Now “Super Tuesday” takes the primary races nationwide, including California, Arizona, New Mexico, Massachusetts, Kansas, Illinois, New York, Missouri, Minnesota, North Dakota, New Jersey, Alabama, Georgia and Tennessee.
Obama flew the next day to Macon, Ga., where he addressed a crowd at Harvest Cathedral. Later he was greeted by 11,000 who packed Bartow Arena at the University of Alabama, Birmingham.
Then it was back to Washington, D.C., for a Jan. 28 rally at American University with Sen. Edward Kennedy, his son Rep.

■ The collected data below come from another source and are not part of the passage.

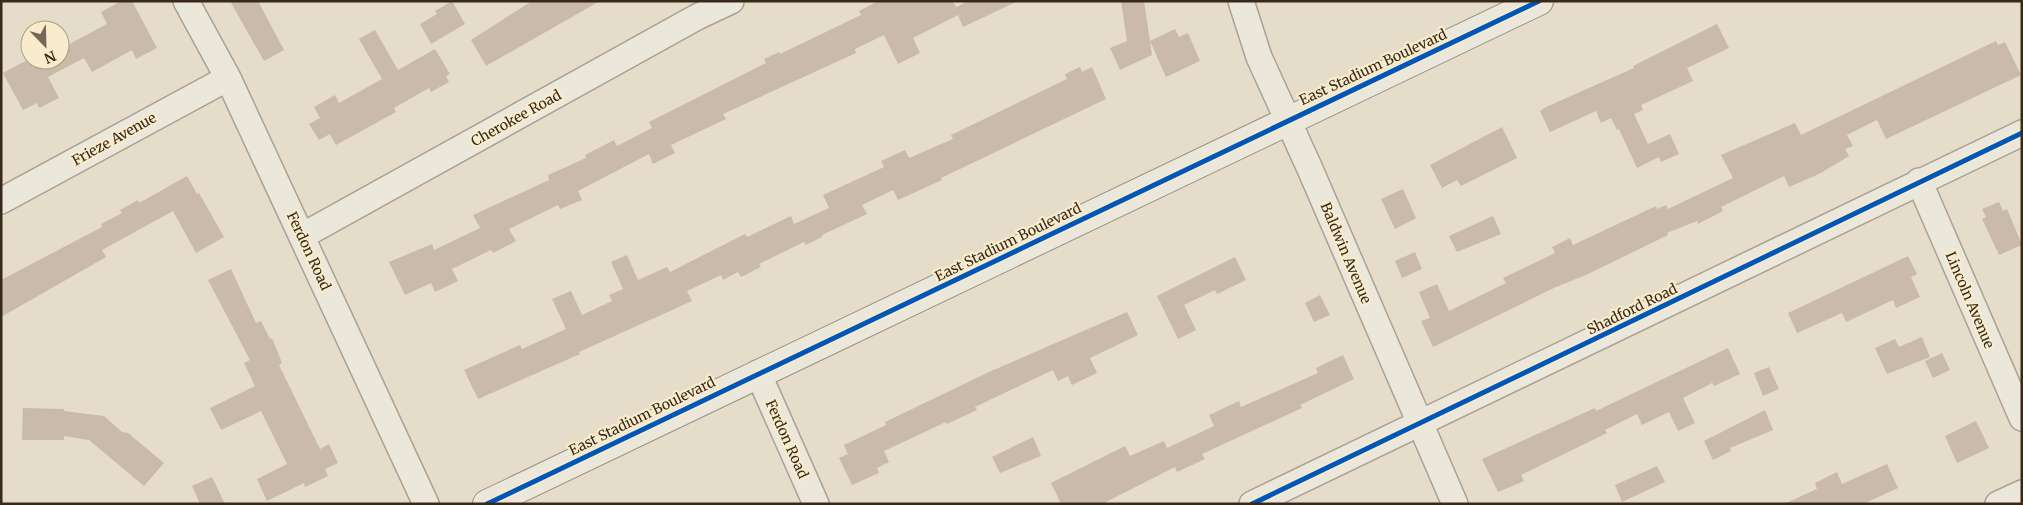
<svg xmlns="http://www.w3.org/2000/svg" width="2023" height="505" font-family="Merriweather,serif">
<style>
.building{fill:#cabaa9}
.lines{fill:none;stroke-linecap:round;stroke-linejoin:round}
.street-casing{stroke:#aaa193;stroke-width:28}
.secondary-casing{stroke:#999182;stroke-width:30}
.street{stroke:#ece7db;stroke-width:25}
.secondary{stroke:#ece7db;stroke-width:28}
.cycleway-casing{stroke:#f9eccc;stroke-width:8}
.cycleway{stroke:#0057b8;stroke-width:5}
.labels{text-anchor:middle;stroke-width:4.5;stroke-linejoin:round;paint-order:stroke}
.street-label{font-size:14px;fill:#38291a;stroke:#f9eccc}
</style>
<rect width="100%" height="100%" fill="#e5ddc9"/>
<path class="building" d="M121 1H132L157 48 136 59 132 50 92 72 84 58 48 77 59 98 39 108 37 103 23 110 3 73 27 60H60V49L107 24 101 12Z
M230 1H258L284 50 264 61Z
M452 1 465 24 431 44 420 24 437 14 435 11Z
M532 1H600L486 66 471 40Z
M878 1H953L956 7 969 1H1018L963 27 958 15 913 38 920 53 898 64 884 35 855 49 856 53 723 114 726 119 671 145 675 153 653 164 649 154 578 191 582 200 560 209 558 205 509 229 516 241 493 253 491 250 452 269 458 281 435 292 431 283 405 295 389 262 432 244 434 250 480 228 473 215 549 180 548 175 586 158 585 155 614 140 617 146 652 128 649 122 766 63 764 59 779 52 780 54 861 15 859 11Z
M1121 1H1144L1152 55 1120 70 1110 48 1127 41Z
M1717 24 1729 48 1687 68 1693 81 1641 105 1643 110 1634 114 1648 144 1670 134 1679 154 1661 162 1659 157 1637 168 1619 129 1617 130 1611 118 1601 123 1596 111 1550 132 1540 111 1546 107 1634 68 1633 66Z
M1175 29 1179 37 1188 33 1200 61 1166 77 1150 41Z
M375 30 398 70 435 49 450 74 446 76 449 82 431 92 429 88 394 108 396 112 336 145 330 134 319 140 309 124 320 118 314 107 335 95 339 103 382 79 359 39Z
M1996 41 1998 45 2005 42 2021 75 1886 139 1877 120 1847 135 1853 146 1845 149 1849 156 1819 174 1789 187 1784 176 1721 207 1723 211 1698 224 1697 221 1667 233 1668 235 1586 275 1556 287 1433 347 1421 321 1430 318 1419 292 1437 284 1449 311 1506 283 1503 278 1555 253 1552 247 1570 238 1573 245 1656 206 1657 209 1666 205 1668 209 1733 178 1721 155 1795 123 1801 135Z
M1080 67 1082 72 1092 67 1106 99 941 178 942 180 898 200 893 190 862 205 867 214 822 235V237L806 245 804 242 759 264 761 267 741 277 738 272 723 280 721 275 687 291 692 301 579 352 580 354 478 399 464 370 520 345 522 349 566 329 552 299 571 291 582 315 612 301 609 295 623 289 611 262 627 255 638 280 667 267 670 272 745 234 747 237 791 216 794 224 829 208 823 195 884 167 881 161 905 150 909 158 953 139 951 135 1067 79 1065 74Z
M1502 127 1517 158 1461 186 1457 180 1442 188 1430 165Z
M187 176 197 194 199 193 224 237 196 253 173 211 102 250 106 257 1 317V280L102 227 101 224 122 213 120 210 138 200 139 203Z
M1403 189 1416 218 1395 229 1381 199Z
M1999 202 2003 211 2007 209 2022 245 1999 255 1982 219 1986 217 1982 209Z
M1493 216 1501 234 1457 252 1449 236Z
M1415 252 1422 269 1402 278 1395 261Z
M1908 256 1917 274 1911 277 1920 297 1896 308 1893 300 1846 322 1842 313 1797 333 1788 313Z
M1235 257 1246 280 1217 294 1215 290 1184 305 1196 330 1178 339 1157 296Z
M231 269 256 323 261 321 270 339 272 338 282 363 279 365 320 449 329 444 338 463 325 469 328 476 305 487 304 483 267 501 257 479 287 464 261 411 221 430 210 408 255 386 244 363 250 360 208 280Z
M1320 295 1330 315 1314 322 1305 303Z
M1127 312 1138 335 1090 358 1097 373 1072 385 1068 376 1058 381 1053 370 975 407 977 410 947 424 946 422 884 451 889 462 877 468 879 473 852 485 839 458 848 454 844 445 886 425 885 422 989 372Z
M1922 337 1930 357 1887 374 1875 348 1895 339 1899 347Z
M1728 348 1740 374 1714 386 1712 383 1683 398 1695 423 1678 431 1669 412 1642 425 1637 414 1605 430 1607 433 1521 475 1524 481 1498 492 1482 459 1595 408 1596 411Z
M1942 353 1950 370 1933 378 1925 361Z
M1343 355 1354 379 1300 405 1302 408 1202 454 1205 459 1177 472 1175 467 1102 504H1061L1051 483 1125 446 1130 456 1164 441 1167 448 1214 426 1209 415 1239 401 1241 407 1318 373 1316 368Z
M1769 367 1779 389 1763 396 1754 373Z
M23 408 64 409V411L104 416 122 432 128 433 164 463 144 486 89 440 64 436V440H22Z
M1765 410 1773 430 1730 448 1731 451 1713 460 1704 441Z
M1976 421 1989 448 1957 463 1945 436Z
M1033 437 1041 456 1000 473 992 457Z
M1887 464 1898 488 1863 504H1784L1817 489 1815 483 1837 472 1842 484Z
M1657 466 1665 482 1622 502 1615 485Z
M212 477 225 504H200L192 486Z"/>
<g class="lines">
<defs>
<path id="street" d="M186 1 228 78 426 504
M1241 1 1259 57 1310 169 1455 504
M1919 181 2022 418
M1 201 228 78
M302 236 697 17 731 1
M758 373 816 504
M1252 504 2022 133
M1998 504 2022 493"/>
<path id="secondary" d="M487 504 1539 1"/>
</defs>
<use href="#street" class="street-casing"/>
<use href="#secondary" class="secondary-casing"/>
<use href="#street" class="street"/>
<use href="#secondary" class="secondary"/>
<defs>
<path id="cycleway" d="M487 504 1539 1
M1252 504 2022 133"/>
</defs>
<use href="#cycleway" class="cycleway-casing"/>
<use href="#cycleway" class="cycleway"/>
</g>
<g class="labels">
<g class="street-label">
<text transform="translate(1373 67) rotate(-25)" y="5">East Stadium Boulevard</text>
<text transform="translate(516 118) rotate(-29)" y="5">Cherokee Road</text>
<text transform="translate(114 139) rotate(-29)" y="5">Frieze Avenue</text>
<text transform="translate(1008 242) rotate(-26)" y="5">East Stadium Boulevard</text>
<text transform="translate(309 251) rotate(65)" y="5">Ferdon Road</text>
<text transform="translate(1346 253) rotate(67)" y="5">Baldwin Avenue</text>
<text transform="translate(1970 300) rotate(67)" y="5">Lincoln Avenue</text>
<text transform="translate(1632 309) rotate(-26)" y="5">Shadford Road</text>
<text transform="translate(642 416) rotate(-26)" y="5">East Stadium Boulevard</text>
<text transform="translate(787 439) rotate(66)" y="5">Ferdon Road</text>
</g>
</g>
<rect width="2023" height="505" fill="none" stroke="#38291a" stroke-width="5"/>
<g transform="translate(45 45) rotate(157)"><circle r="24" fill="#f9eccc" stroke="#ac9e85"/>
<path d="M0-4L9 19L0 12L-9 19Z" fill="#756857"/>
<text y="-8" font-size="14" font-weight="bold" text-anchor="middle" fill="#38291a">N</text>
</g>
</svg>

Patrick Kennedy (D-R.I.) and his niece Caroline, who announced their endorsements of Obama to a huge cheering crowd.
The Kennedys will barnstorm with Obama across the nation, focusing on California and the Southwest where Obama will make a special appeal to Latino voters.
In California, polls show Hillary Clinton still substantially leading Obama, with many Democratic voters saying they could change their minds.
California elected officials are divided in their choices. Among Obama backers are Rep. Xavier Becerra (D-Los Angeles), top-ranking Latino in the House of Representatives, and Rep. Barbara Lee (D-Oakland). Among Clinton backers are Rep. Maxine Waters (D-Los Angeles), L.A. Mayor Antonio Villaraigosa and Oakland Mayor Ron Dellums.
On Jan. 27, former state Senator Tom Hayden — still a force in progressive politics — came out for Obama. He wrote, “Many ordinary Americans will take a transformative step down the long road to the Rainbow Covenant if Obama wins.” The multiracial, grassroots enthusiasm that is propelling Obama’s campaign was evident in the 10,000 people who packed the Convention Center here to cheer his landslide primary victory Jan. 26.
South Carolina’s voter turnout smashed records, with twice the number who voted in the 2004 primary. Obama won with 55 percent, trouncing Clinton, who drew 27 percent, and Edwards, who got 18 percent. Obama captured 78 percent of the Black vote and, significantly in this state which still flies the Confederate flag on its Statehouse grounds, 24 percent of the white vote, winning a notable 52 percent of white voters under age 30.
Standing in the crowd was former South Carolina Gov. Jim Hodges. “Critics said he couldn’t build a broad-based coalition and win election in November,” he told the World. “Tonight he answered that. I’m proud because the suggestion that white voters in my state wouldn’t vote for an African American candidate for president was proven not true. Barack was very competitive with Clinton and Edwards in winning white voters.”
Pamela Light, a middle-school Spanish language teacher, who is white, said, “Obama is going beyond Democrat and Republican, beyond Black and white. He talks about grassroots organizing. I will vote for him in November if he is on the ballot.”
Oscar McKnight, a butcher at Wal-Mart in Columbia, recalled the Rev. Jesse Jackson’s victory in the caucuses here in 1988. Twenty years later, McKnight said, “People ask me if it is the time to have an African American president. I tell them, ‘Yes. This is the time.’ I thank God my wife and I lived to see this.”
Hundreds came from across the nation, including a busload from Baltimore, to be a part of what many say is a historic campaign.
Sen. Nathaniel McFadden, president pro-tem of the Maryland Senate, told the World, “This is a state that still has the Confederate flag flying on the Capitol grounds, a state steeped in the past, with a history of keeping people separate. This vote showed that people are coming together.”
Earlier in the day, at a polling place outside Columbia, Obama volunteer Kevin Scott said, “I think this is going to be a victory for my children.” They would reap the benefits of an Obama presidency with better schools, jobs and health care, he said.
Eric Holder, former deputy U.S. attorney general in the Clinton administration, told the World, “It is so heartening to see both the numbers and the intensity of support for Senator Obama.”
Holder, who is African American, stressed Obama’s multiracial appeal. “You saw it in both Iowa and New Hampshire. He is by far the most electable Democrat with his appeal to Democrats, independents and even Republicans,” Holder said.